Accounts receivable (AR) resolution: Hospitals and health systems are facing increased labor costs and payer requirements while reimbursements have fallen.  Technology has accelerated progress with bots performing  real-time claim statusing, AI driving intelligent workflows, and automation removing highly repetitive/repeatable steps.  With all of these advancements, there is still the need to review, handle exceptions, and write appeals, to maximize reimbursement in a timely manner.  Not only has COVID-19 caused a labor shortage in business offices but the cost of resources has increased at an alarming rate.  According to a recent PWC and Becker’s Hospital Review survey, 83% of respondents reported experiencing labor shortages across the revenue cycle.  Insurance companies have moved many of their calls centers off shore to contain these costs and hospitals are increasingly embracing this move.  Business offices looking to increase capacity, remove cost or mitigate risk are seeing a huge impact as they look to India/Philippines to not only meet the needed scale of their office but, do it at less than half the cost.  The right partner can bring expertise, technology, and visibility to provide confidence for those facilities looking to remove expense from their cost to collect with this approach. 

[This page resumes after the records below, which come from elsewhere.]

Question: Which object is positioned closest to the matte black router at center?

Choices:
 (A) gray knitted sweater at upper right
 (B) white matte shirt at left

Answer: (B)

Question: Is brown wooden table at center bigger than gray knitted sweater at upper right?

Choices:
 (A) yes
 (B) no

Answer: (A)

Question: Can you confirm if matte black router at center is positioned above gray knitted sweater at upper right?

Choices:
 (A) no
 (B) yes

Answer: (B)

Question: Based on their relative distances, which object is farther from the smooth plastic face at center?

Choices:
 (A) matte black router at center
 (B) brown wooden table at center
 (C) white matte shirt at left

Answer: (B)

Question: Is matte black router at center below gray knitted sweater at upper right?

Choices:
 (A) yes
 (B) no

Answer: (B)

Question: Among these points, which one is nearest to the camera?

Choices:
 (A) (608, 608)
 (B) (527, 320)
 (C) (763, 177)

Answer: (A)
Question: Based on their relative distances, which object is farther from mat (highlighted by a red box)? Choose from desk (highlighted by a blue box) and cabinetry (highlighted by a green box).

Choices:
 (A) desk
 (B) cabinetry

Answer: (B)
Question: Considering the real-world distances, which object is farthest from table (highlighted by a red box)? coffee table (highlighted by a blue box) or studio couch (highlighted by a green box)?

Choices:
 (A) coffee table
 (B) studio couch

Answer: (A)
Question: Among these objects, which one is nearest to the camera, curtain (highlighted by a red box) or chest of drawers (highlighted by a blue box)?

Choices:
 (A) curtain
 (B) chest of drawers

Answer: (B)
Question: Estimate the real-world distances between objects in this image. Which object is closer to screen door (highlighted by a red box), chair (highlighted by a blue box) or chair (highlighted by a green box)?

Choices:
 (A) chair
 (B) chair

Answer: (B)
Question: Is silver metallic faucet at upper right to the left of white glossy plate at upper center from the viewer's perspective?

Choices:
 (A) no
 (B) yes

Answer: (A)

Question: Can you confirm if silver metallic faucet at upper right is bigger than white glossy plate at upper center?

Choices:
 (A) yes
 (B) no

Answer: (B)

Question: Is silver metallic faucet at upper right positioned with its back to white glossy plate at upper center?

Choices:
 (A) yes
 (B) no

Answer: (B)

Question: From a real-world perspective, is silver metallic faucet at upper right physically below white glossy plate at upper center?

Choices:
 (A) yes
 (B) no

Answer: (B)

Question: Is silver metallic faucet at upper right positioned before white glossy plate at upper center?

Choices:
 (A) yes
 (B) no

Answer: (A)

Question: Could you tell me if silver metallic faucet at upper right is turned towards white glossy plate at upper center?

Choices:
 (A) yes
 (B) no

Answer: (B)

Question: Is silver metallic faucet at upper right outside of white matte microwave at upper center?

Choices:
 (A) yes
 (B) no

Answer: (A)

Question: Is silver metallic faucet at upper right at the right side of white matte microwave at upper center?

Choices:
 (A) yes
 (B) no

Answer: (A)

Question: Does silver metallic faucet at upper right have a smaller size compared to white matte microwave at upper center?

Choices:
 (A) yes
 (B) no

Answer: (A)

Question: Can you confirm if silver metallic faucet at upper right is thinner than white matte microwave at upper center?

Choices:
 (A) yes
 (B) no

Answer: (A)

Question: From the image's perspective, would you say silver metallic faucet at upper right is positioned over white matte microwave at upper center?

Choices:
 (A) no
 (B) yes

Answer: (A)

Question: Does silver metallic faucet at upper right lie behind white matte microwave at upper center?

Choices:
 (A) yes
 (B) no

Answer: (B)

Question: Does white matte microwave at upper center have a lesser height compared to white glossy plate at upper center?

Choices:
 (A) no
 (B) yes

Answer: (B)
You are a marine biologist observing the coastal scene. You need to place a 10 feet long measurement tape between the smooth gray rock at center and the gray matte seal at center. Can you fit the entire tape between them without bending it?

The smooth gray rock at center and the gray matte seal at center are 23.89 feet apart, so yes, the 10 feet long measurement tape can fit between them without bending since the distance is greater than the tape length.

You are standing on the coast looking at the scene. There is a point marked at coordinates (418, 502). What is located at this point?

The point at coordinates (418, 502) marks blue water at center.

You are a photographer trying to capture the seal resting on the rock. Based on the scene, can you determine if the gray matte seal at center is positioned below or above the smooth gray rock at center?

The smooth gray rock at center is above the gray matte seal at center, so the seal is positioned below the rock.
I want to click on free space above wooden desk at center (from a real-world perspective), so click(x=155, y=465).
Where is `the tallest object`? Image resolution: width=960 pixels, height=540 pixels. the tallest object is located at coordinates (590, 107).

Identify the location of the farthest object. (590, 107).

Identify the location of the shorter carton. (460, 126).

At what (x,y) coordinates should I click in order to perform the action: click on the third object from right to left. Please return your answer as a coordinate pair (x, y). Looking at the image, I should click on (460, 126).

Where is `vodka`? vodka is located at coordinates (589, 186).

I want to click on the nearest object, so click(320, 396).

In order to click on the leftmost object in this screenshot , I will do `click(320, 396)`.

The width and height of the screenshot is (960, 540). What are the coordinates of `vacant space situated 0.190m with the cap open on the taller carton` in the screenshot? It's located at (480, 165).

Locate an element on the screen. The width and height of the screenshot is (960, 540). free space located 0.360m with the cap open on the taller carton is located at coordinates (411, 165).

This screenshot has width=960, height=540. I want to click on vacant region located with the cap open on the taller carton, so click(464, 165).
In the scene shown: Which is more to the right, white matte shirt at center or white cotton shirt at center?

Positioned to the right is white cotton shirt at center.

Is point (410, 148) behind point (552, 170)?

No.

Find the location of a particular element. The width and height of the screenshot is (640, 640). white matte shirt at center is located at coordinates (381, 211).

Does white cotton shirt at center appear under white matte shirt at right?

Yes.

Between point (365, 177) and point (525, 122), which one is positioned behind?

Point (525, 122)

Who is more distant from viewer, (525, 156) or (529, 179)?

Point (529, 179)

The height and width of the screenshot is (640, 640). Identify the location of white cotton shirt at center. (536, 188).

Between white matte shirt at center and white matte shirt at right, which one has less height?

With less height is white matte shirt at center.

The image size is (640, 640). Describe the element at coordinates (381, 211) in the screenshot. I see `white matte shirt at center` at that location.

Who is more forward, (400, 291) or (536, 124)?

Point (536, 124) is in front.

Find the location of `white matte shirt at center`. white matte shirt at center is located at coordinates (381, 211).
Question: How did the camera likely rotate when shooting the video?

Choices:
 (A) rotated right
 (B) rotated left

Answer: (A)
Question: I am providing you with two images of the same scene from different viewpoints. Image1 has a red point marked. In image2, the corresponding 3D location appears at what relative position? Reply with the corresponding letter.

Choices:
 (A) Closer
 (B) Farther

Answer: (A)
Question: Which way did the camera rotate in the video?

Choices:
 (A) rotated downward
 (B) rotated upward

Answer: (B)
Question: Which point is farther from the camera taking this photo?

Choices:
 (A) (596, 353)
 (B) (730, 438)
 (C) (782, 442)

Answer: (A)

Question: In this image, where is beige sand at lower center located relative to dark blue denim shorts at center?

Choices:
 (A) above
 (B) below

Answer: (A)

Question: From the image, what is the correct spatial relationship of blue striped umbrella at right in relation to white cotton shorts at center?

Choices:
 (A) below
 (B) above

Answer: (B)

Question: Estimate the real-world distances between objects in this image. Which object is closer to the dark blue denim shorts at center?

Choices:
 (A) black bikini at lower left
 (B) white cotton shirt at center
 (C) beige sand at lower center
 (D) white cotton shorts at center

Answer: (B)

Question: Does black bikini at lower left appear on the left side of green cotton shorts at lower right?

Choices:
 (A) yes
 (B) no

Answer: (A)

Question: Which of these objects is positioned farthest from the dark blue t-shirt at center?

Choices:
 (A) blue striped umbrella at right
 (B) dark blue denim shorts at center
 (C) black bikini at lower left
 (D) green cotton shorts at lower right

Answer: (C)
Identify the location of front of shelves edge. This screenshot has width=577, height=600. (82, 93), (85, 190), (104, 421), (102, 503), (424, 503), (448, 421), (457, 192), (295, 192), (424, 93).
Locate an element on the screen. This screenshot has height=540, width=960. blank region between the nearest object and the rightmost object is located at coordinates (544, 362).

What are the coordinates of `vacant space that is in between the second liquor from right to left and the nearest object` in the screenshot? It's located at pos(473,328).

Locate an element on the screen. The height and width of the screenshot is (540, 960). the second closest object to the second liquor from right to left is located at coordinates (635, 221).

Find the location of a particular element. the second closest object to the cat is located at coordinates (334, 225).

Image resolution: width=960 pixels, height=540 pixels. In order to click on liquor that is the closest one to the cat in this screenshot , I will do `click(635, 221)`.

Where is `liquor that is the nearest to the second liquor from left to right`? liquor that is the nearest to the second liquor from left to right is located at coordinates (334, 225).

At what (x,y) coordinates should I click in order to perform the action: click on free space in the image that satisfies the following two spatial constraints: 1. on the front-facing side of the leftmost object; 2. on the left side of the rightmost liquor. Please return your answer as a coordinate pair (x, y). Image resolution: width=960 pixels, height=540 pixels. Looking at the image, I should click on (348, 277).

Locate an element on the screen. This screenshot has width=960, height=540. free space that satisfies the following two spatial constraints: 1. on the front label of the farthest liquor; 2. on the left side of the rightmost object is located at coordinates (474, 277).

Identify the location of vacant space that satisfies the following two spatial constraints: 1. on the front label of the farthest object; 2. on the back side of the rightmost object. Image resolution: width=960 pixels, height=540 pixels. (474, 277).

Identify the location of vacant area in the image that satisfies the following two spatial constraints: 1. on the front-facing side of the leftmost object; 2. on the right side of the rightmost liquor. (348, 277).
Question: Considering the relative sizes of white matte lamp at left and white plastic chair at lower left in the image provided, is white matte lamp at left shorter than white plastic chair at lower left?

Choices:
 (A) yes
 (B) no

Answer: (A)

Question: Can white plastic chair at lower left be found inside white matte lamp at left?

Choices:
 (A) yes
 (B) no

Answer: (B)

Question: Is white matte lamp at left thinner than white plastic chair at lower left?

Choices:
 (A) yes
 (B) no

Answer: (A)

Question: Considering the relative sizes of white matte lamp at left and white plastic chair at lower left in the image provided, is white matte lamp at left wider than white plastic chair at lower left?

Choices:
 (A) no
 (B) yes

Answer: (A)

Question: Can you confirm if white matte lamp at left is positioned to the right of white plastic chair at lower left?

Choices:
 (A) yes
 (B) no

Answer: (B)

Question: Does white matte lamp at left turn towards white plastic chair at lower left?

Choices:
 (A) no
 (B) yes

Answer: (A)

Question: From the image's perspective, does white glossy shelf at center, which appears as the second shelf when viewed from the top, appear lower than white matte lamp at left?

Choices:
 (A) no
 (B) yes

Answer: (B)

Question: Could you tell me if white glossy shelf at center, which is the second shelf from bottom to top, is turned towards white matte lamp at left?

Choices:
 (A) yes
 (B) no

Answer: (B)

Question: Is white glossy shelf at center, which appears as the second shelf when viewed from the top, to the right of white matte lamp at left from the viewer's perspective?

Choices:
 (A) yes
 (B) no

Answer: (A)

Clinical support resources: Recent American Hospital Association (AHA) research states that 95% of providers spend increasing time seeking prior authorization approval. The reason for this is often stated as a lack of front-office staff and clinical resources to have payer conversations or improper documentation.  Again technology is assisting here but, the need for resources, especially clinical, are getting expensive and difficult to find.  This presents an opportunity to partner with organizations that have access to clinical resources both here in the US and in the established clinical environment of the Philippines.  The most frequent functions for cost take out are nursing support, case/care management, care coaching, transitions of care, navigating network, case management referral, care plan generation, transport coordination, and remote patient monitoring. With blended delivery models, outside experts can provide the requisite scale and significantly reduce cost. 

From shortening patient appointment hold times to taking the frustration out of prior authorization and billing—the right cost takeout strategies also deliver improvements in patient experience.  As hospitals continue to reduce their cost to collect, they are increasingly turning to RCM service providers for the required scale, cost removal, and risk mitigation.